Show every line in the entries below where the word "Ekle" appears.

§ DATA LISTING
────────────────

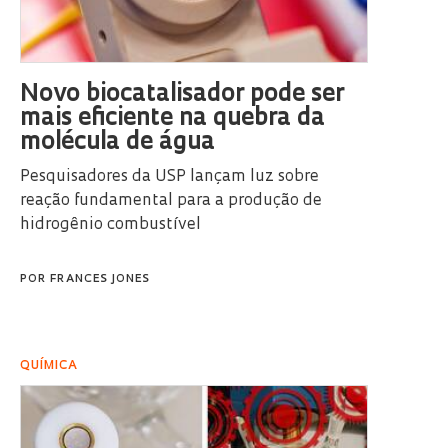
Novo biocatalisador pode ser
mais eficiente na quebra da
molécula de água
Pesquisadores da USP lançam luz sobre
reação fundamental para a produção de
hidrogênio combustível
POR
FRANCES JONES
QUÍMICA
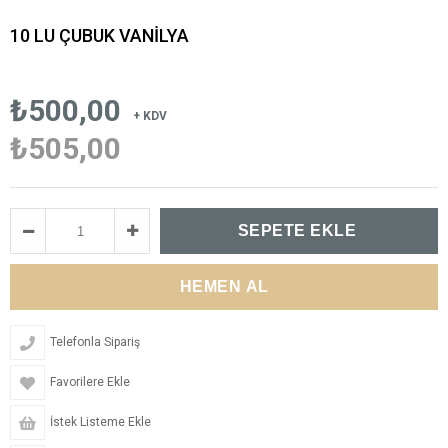
10 LU ÇUBUK VANİLYA
₺500,00
+ KDV
₺505,00
Telefonla Sipariş
Favorilere Ekle
İstek Listeme Ekle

────────────────

§ WRITTEN SOLUTION
Favorilere Ekle
İstek Listeme Ekle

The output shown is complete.